Così me la immaginavo, mentre mi parlava, nel suo cottage tutto inglese in terra italiana, come una Gertrude Jekyll o una Beatrix Potter, ispirata ogni giorno da una nigella, una rosa tè appena sbocciata, una dorata Hemerocallis tra un manoscritto e l’altro da rivedere.

Ma la sua storia si fa più singolare quando racconta, con lo stesso entusiasmo che la contraddistingue, dai toni pacati ed eleganti perfettamente anglosassoni, di essersi trasferita dopo venti anni in un appartamento nel centro storico di una città piuttosto caotica e poco verde della pianura padana. “Un terrazzo di quaranta metri quadri!” Mi dice, con stupore, “sopra i tetti di Padova, da cui posso scorgere cieli fantastici, in tutte le stagioni” come un’osservatrice curiosa e mai sazia di nuovi soggetti per le sue creazioni. Il suo compagno Flavio è un perfetto esploratore botanico, una sorta di Robinson in città, che sa scovare le piante più rare anche nei giardini di quartiere, in vasi abbandonati di un’officina dismessa, nel greto di un canale durante una giornata di pioggia. Le riporta a casa ogni tipo di pianta, semi, bacche, bulbi che a volte rimangono senza nome per molto tempo perché anche qualche amico botanico non è sufficiente a soddisfare la loro sete botanica.

Ho subito pensato che se tutti i terrazzi di città contenessero la biodiversità di questa coppia così avventurosa ed entusiasta della vita, sorvolandola vedremmo un manto verde e risparmieremmo in condizionatori, guadagnando in bellezza e fantasia.

Tra un’acquisizione botanica e l’altra, Mary dopo aver seguito un corso di pittura ad olio con il maestro Bruno Gorlato all’Artelier di Padova, partecipa ad una collettiva Arte per Capire, si accorge della gioia “nel materializzare una sembianza dell’idea, in un insieme di colori per produrre qualcosa che prima non esisteva”. Olii, acquerelli, pastelli, tecniche miste, acrilici e collage sono le sue tante creazioni che sono mosse proprio da quel quadrato di giardino in cui prorompe la natura in oltre cento specie diverse, dall’acetosella alla vitis vinifera, ai grappoli di uva fragola che rimangono appesi fino ai primi brividi autunnali.

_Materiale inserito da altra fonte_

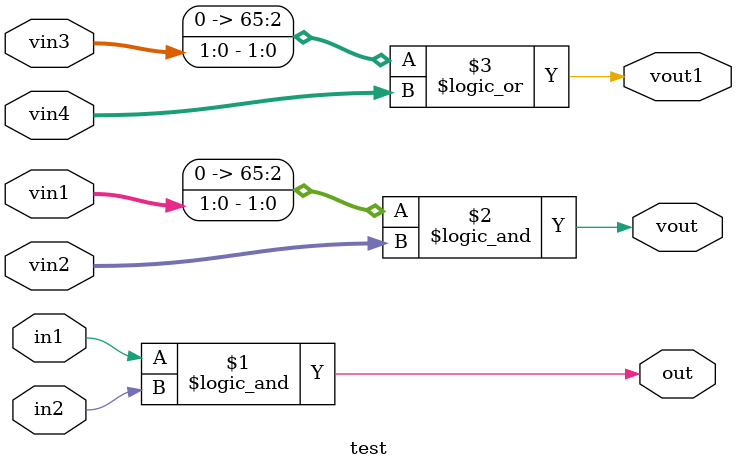
<source format=v>
module test(in1, in2, vin1, vin2, out, vout, vin3, vin4, vout1);

input wire in1;
input wire in2;
input wire [1:0]vin1;
input wire [3:0]vin2;
output wire out;
output wire vout;
input wire [1:0]vin3;
input wire [3:0]vin4;
output wire vout1;
assign out = (in1&&in2);
assign vout = ({0, 0, vin1[1:0]}&&vin2[3:0]);
assign vout1 = ({0, 0, vin3[1:0]}||vin4[3:0]);
endmodule

</source>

Le officinali non mancano nell’orto di Mary e Flavio, dal timo di Segovia, alle mente, greca e romana, al levistico, al dragoncello messicano, come il mediterraneo elicriso. Tutto è possibile nonostante il clima per i due botanici appassionati che sperimentano anche piccoli alberi, perché amano la frutta colta dai loro piccoli tesori di verzura: ecco le mele tipo Fuji, il giuggiolo, il nespolo e le more, gli alchechengi, il Prunus cerasifera, il biricoccolo (un incrocio tra albicocca e susino), il Prunus dasycarpa, la dolce mela annurca e l’azzeruolo. Non mancano le esotiche: dal pepe giapponese, al profumato coriandolo, la svettante e colorata canna indica, il basilico artico, la rossa fitolacca che sparisce in inverno e deflagra da un tubero sotterraneo ogni primavera.

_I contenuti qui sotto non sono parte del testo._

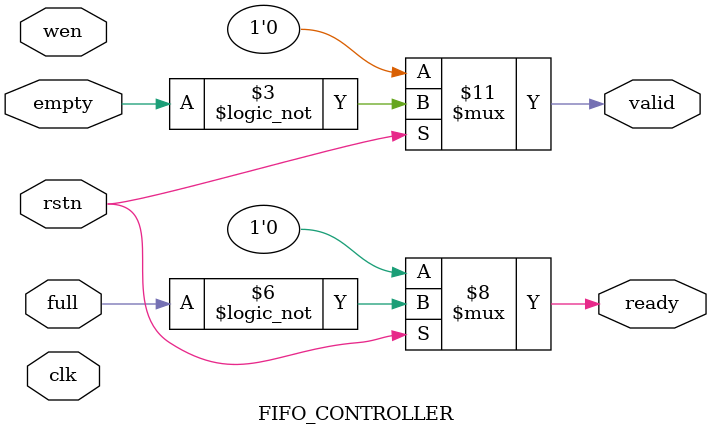
<source format=v>
module FIFO_CONTROLLER
(
    input clk,
    input rstn,
    input wen,
    input empty,
    input full,
    output reg valid,
    output reg ready
);

// make valid signal
always @(*) begin
    if (!rstn) begin
        valid <= 0;
    end
    else begin
        valid <= !empty;
    end
end


// make ready signal
always @(*) begin
    if (!rstn) begin
        ready <= 0;
    end
    else begin
        ready <= !full;
    end
end


endmodule
</source>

Questo lungo catalogo a prova di collezionista è impreziosito dai fiori più ricercati e diversi come le allegre gaure australiane, bianche e rosa intenso, da talee “trafugate” in un parco cittadino, la madreselva e diverse tonalità di ipomee, piccole rampicanti stagionali che formano campanule colorate dal bianco al blu al viola porpora addobbando il piccolo giardino pensile come dei festoni medioevali.

Insomma, la ricetta è l’occhio attento ed amorevole di Mary che qui trova il regno ideale dove scattare foto d’artista. Mi colpiscono i cieli che riesce a immortalare dietro le trasparenze vegetali, i ritagli e i ricami di petali protesi nell’aria, che sembrano farfalle. Questo piccolo giardino zoologico attira come nido di natura insetti e uccellini cittadini che qui si sentono benvoluti e apprezzati. Tornano, si fermano e attendono che Mary con la sua discrezione raffinata li possa rendere accessibili anche a chi, preso dalle frenesie quotidiane, non immaginerebbe che una città possa regalarci questo spettacolo vivente. Ho girovagato nel suo bel sito colorato e ricco di suggestioni estetiche, la sua figura in “ombra” campeggia nella bellissima apertura, un album d’antan e contemporaneo al tempo stesso, dove l’arte e l’afflato verso la natura contagiano chi ha la fortuna di incontrarla.